::: INPUT MATERIAL

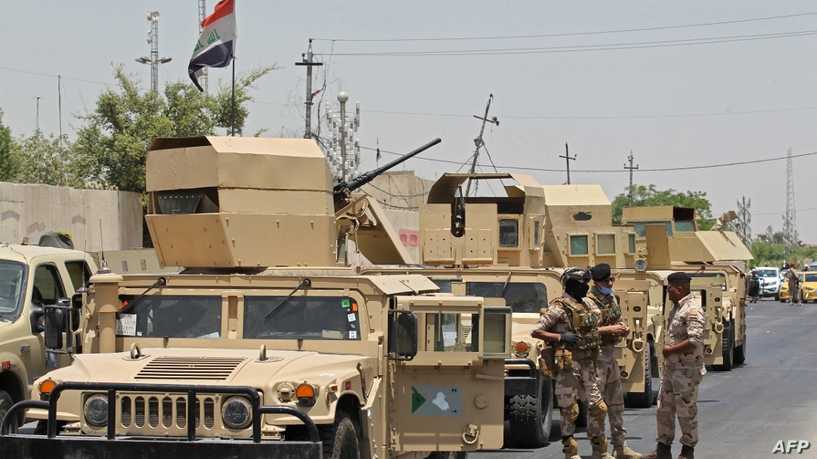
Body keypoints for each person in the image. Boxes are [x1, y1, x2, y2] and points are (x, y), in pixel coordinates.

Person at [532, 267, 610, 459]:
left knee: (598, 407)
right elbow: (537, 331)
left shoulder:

::::::
::: INPUT MATERIAL

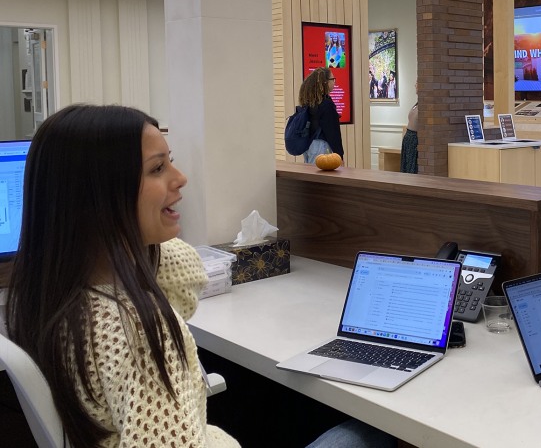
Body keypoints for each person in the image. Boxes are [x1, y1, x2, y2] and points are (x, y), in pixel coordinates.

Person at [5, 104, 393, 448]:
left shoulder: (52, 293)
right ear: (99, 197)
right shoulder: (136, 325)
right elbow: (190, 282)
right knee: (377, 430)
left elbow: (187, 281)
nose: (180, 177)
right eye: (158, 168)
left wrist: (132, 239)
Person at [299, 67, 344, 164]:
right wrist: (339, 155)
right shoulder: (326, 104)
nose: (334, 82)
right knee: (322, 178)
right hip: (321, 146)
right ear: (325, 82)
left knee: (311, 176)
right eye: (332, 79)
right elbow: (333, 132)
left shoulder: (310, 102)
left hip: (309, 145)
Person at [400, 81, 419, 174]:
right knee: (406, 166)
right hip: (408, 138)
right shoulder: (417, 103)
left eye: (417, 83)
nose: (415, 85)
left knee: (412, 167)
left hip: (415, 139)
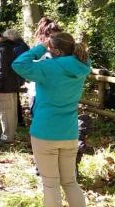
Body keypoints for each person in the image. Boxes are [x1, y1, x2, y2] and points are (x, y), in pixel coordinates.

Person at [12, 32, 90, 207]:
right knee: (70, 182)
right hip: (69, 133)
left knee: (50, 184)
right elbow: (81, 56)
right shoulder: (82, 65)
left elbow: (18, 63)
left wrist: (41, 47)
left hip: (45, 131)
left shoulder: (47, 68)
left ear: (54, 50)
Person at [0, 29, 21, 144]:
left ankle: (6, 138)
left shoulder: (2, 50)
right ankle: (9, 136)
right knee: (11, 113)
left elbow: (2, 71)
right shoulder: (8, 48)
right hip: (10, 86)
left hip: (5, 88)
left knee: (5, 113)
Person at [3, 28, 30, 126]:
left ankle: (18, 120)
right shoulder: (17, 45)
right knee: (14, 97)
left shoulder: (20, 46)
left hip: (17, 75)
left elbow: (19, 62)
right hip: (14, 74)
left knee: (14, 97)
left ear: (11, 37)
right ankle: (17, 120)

::::::
::: INPUT MATERIAL

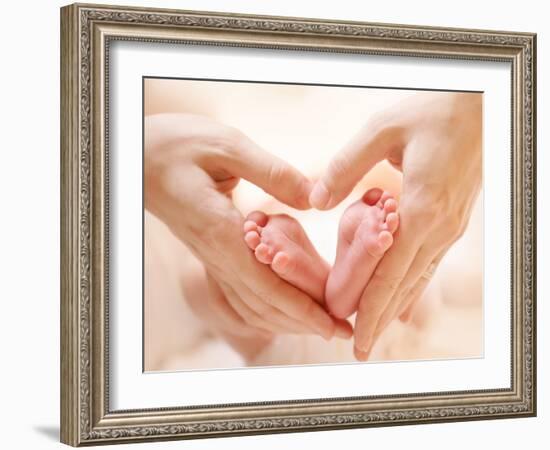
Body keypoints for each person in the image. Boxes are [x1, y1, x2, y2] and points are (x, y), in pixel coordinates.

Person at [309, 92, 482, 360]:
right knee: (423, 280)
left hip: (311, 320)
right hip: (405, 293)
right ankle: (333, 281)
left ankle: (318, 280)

::::::

§ DIRECTIONS FOR THIS TASK
Count the lines of the data that include the string "ankle", and give only that number.

§ EXERCISE RESULT
6